Introduction :
La Guyane est un département d’outre mer français d’une grande diversité culturelle dont certains groupes, comme les Bushinengués, utilisent la pharmacopée de la forêt amazonienne. Descendants des esclaves français et hollandais ayant fuit les plantations avec leur savoir ancestral, ces derniers subissent une acculturation certaine qui semble génératrice d’erreurs de reconnaissance botanique et par conséquent responsable d’épidémies d’intoxications.

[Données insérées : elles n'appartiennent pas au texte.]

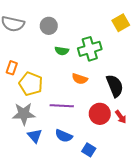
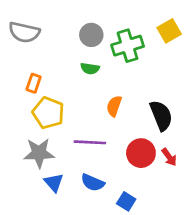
gray circle: (49, 26) -> (91, 35), moved
green cross: (90, 49) -> (128, 46), moved
orange rectangle: (12, 68) -> (34, 83), moved
orange semicircle: (80, 79) -> (114, 106), turned 91

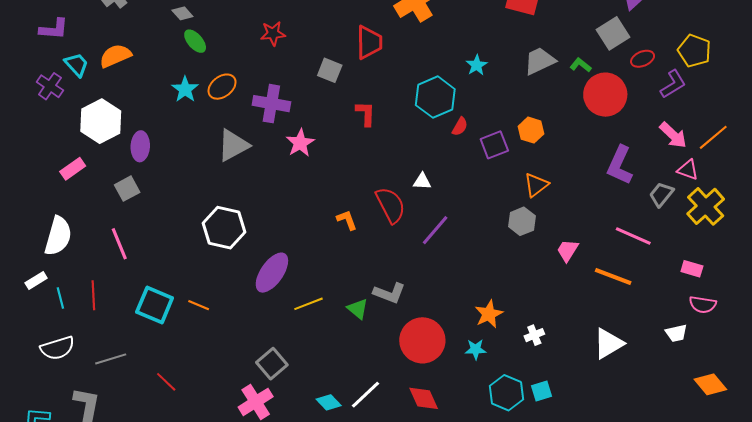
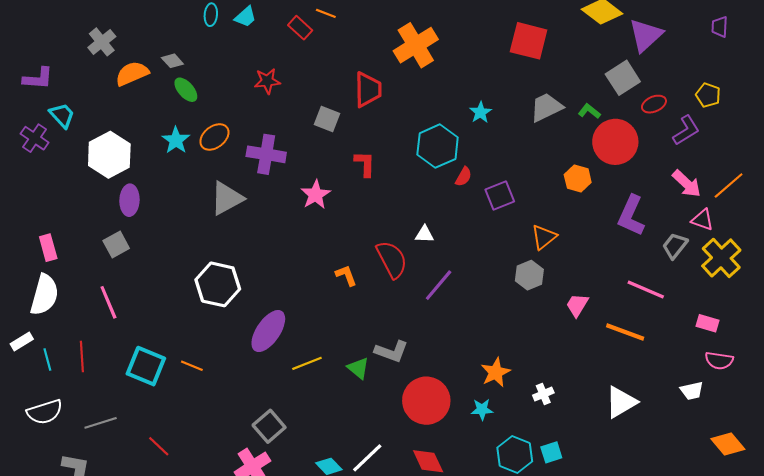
yellow pentagon: (694, 51) -> (708, 95), size x0.7
orange semicircle: (115, 56) -> (132, 74), moved
white hexagon: (101, 121) -> (109, 155), moved
orange hexagon: (531, 130) -> (578, 179), moved
pink star: (300, 143) -> (316, 195), moved
pink rectangle: (73, 169) -> (48, 248), moved, turned -70

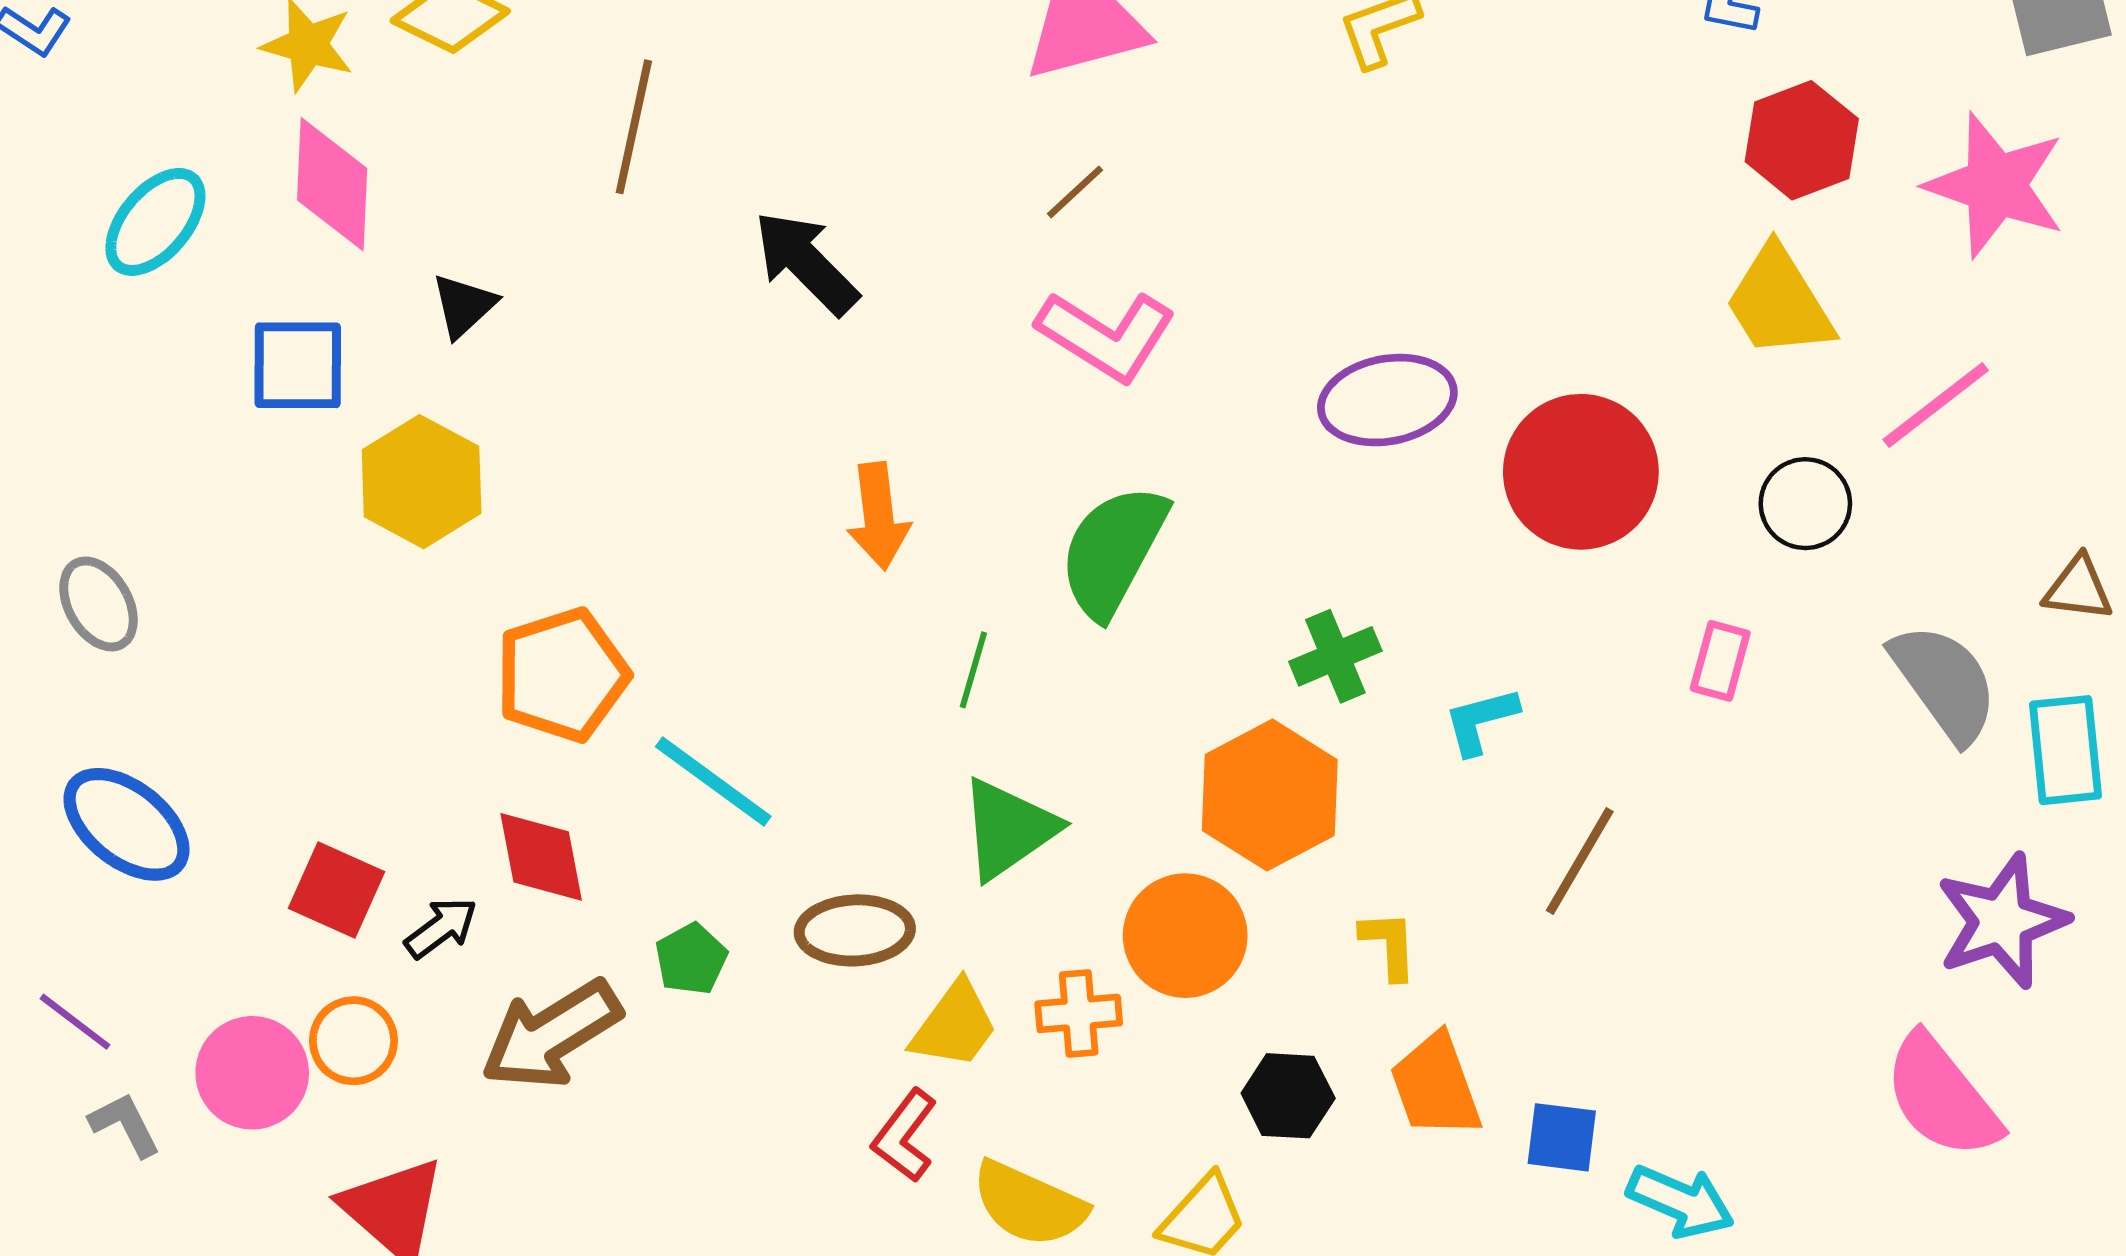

Des séries de cas sévères, parfois mortels, ont été observées en 2009 et 2010 suite à la consommation d’une préparation locale, la Bita, une macération amère aux vertues fortifiantes. Ces séries n’ont pas permis de définir précisément les symptômes ni d’identifier l’agent toxique qui semble être un alcaloïde aux actions antimitotiques puissantes.
Méthode :
Cette étude descriptive concerne l’investigation d’une série de 4 patients ayant consommé une Bita frelatée et pris en charge au Centre Hospitalier de l’Ouest Guyanais en 2011. Elle comporte leur description clinique et la mise en évidence de la stéréotypie de leurs symptômes ainsi que l’analyse botanique, chimique et pharmacognosique de l’agent causal.
Résultats :
Les signes cliniques sont digestifs (initialement mucite, vomissements puis constipation), cutanés (épidermite periscrotale puis alopécie et tardivement desquamation palmoplantaire et hyperpigmentation) et neurologiques (syndrome méningé, paresthésies, hypoesthésie et aréflexie puis parésie sévère). Les signes paracliniques sont à type de cytopénies (leucopénie, thrombopénie puis anémie), de cytolyse (élévation des LDH puis cytolyse hépatique) et inflammatoire (élévation précoce de la CRP). L’investigation a permis de mettre en cause de façon certaine l’arbre Stryphnodendron Polystachium, totalement inconnu de la science dont les analyses chimiques, pharmacognosiques et toxicologiques sont pour l’instant négatives.
Discussion :
Ces analyses ouvrent de nombreuses possibilités d’études quant à l’origine de la toxicité avec notamment la suspicion de la présence d’une mycotoxine alcaloïde. Ces recherches ne seront possibles qu’avec un dépistage et une prise en charge précoce des probables cas futurs. Ainsi une nouvelle définition des cas a permis de proposer des protocoles de surveillance et d’investigation à l’institut de veille sanitaire. Ces conséquences de l’acculturation prouvent la nécessité de l’aide à l’intégration des différentes cultures et de lutter contre leur assimilation.